- DATA SUPPLIED:
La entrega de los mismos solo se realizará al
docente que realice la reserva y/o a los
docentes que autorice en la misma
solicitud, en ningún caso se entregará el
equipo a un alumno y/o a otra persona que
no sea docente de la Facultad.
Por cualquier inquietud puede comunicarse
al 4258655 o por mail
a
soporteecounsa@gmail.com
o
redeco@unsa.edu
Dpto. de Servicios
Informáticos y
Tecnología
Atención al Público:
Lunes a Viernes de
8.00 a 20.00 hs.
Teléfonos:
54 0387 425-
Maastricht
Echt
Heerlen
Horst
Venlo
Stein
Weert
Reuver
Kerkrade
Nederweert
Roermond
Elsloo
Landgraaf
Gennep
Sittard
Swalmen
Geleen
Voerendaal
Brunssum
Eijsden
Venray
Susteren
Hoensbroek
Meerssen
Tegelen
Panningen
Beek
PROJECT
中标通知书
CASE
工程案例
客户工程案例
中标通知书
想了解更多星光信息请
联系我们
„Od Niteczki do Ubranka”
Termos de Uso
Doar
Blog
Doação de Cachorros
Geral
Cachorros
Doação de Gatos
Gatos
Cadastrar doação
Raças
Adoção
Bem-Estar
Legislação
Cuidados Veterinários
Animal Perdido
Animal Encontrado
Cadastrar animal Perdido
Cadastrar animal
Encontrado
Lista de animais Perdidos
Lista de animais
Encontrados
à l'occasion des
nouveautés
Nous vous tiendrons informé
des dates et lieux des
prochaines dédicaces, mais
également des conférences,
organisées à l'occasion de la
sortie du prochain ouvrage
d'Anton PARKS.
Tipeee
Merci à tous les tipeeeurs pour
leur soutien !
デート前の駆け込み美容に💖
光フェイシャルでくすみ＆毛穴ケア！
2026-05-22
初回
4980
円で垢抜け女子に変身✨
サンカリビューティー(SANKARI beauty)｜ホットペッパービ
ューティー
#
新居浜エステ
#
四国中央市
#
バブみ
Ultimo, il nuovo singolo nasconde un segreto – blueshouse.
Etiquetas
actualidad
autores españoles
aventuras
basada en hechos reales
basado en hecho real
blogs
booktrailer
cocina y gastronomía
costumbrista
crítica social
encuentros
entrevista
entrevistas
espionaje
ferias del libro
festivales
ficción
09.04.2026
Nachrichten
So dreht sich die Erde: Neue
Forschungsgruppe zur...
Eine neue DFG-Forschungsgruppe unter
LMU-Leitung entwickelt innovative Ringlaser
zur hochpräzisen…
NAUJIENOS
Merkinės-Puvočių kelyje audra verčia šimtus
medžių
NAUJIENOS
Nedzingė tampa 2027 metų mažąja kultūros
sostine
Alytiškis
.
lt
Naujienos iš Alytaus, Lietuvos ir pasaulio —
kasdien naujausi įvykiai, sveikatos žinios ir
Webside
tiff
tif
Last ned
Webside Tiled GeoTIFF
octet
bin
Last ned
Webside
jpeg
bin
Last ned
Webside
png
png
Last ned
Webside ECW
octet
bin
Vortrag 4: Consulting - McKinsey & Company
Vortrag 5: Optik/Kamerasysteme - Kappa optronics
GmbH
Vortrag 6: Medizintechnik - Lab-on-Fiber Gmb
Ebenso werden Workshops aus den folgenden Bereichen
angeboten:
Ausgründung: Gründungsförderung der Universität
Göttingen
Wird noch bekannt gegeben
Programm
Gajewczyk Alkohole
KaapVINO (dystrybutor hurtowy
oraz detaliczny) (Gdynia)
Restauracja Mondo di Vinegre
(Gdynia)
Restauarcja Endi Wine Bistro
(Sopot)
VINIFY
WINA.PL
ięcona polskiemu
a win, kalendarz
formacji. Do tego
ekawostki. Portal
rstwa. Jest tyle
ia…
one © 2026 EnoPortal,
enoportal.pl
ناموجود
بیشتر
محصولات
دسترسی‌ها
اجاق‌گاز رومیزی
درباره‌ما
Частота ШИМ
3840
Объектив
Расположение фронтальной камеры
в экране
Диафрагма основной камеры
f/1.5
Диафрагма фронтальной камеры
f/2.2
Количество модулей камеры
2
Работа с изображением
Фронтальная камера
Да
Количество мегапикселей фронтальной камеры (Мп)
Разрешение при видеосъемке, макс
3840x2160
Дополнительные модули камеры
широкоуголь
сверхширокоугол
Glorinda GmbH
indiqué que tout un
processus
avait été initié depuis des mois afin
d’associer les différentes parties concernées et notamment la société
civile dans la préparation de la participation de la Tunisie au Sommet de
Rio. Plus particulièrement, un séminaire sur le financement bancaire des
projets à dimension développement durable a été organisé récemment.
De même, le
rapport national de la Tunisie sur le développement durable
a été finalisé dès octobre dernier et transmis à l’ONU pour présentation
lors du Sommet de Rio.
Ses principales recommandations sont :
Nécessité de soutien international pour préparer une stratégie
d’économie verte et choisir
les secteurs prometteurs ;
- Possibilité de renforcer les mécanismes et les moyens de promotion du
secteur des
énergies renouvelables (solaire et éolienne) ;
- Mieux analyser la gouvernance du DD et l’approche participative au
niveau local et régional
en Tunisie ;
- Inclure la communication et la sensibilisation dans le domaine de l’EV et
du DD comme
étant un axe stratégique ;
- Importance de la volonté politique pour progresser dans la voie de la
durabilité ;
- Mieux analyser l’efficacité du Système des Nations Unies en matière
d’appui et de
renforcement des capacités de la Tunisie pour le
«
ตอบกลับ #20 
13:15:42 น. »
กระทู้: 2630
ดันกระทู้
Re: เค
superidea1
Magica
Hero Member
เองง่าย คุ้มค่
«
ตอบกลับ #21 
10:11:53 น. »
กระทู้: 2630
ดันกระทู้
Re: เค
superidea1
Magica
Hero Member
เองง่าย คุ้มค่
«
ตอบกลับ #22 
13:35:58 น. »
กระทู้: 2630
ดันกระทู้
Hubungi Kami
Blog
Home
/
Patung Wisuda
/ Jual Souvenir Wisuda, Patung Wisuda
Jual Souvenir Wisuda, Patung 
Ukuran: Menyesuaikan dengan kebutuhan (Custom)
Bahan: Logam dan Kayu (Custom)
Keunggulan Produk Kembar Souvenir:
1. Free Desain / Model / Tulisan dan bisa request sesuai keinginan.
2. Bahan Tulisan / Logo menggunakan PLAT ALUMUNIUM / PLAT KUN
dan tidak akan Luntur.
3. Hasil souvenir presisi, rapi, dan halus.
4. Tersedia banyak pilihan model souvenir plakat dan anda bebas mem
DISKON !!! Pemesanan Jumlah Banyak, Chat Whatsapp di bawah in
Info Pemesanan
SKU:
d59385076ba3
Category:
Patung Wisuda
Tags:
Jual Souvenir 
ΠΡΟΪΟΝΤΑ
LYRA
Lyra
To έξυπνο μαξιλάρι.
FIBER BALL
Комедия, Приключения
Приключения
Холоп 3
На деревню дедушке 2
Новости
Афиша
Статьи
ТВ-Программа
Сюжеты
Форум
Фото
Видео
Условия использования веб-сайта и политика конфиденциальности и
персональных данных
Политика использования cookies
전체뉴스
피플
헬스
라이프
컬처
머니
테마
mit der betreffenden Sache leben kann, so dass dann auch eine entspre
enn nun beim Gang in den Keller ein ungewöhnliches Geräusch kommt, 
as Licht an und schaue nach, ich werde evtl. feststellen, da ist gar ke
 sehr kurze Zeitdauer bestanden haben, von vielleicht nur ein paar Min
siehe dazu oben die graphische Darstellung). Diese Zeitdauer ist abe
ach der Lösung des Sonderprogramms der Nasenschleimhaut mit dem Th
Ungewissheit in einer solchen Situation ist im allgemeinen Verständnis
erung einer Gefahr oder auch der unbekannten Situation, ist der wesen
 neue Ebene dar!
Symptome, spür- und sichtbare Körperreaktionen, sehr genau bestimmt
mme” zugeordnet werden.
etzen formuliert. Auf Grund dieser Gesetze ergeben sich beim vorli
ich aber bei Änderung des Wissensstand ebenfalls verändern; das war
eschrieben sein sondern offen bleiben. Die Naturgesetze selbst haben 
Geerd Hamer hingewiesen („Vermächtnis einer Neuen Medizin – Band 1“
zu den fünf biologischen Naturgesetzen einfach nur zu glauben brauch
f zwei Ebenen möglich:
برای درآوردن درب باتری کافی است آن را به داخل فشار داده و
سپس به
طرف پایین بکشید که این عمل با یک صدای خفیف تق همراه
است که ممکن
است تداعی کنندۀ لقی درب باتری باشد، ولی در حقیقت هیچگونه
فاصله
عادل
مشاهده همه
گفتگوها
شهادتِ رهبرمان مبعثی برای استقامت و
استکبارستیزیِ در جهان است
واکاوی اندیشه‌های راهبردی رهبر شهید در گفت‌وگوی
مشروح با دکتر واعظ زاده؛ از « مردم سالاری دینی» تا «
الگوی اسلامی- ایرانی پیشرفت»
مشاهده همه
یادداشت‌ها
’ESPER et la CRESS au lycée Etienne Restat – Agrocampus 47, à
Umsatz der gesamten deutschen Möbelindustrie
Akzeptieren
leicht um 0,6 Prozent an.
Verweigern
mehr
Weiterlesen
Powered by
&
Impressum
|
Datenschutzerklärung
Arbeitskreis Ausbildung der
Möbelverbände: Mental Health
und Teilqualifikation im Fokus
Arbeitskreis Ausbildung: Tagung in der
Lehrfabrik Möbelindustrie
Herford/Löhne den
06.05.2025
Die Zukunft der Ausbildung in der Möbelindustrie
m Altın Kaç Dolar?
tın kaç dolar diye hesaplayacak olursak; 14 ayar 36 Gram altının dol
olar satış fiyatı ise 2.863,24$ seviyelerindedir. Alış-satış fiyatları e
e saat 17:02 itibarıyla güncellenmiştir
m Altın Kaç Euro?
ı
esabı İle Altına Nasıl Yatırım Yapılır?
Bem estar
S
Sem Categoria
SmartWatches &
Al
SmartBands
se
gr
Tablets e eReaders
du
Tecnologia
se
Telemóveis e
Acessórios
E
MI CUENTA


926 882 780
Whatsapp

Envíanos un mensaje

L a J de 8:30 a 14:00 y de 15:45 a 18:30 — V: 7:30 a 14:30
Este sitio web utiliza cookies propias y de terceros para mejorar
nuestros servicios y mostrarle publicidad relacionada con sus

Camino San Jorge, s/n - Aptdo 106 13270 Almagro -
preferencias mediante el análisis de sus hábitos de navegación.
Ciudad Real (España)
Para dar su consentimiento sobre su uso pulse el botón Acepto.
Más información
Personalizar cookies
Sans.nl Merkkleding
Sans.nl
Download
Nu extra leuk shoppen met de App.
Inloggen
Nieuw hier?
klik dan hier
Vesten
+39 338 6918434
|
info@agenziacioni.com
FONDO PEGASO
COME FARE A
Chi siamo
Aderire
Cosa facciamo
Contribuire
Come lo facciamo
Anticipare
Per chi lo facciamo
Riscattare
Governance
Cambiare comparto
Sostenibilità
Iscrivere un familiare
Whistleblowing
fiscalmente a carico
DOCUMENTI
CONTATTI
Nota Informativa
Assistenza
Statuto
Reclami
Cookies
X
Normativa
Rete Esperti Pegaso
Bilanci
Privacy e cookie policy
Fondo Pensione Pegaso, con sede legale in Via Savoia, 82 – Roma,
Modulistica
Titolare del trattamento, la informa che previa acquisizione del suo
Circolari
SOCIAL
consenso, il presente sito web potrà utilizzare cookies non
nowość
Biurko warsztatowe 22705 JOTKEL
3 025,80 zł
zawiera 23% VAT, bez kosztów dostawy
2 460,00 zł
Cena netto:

- TASK PROMPT: Whenever the string "Möbelindustrie" shows up on a line of the listing, copy that line.

- RESPONSE TO THIS EXERCISE:
Umsatz der gesamten deutschen Möbelindustrie
Lehrfabrik Möbelindustrie
Die Zukunft der Ausbildung in der Möbelindustrie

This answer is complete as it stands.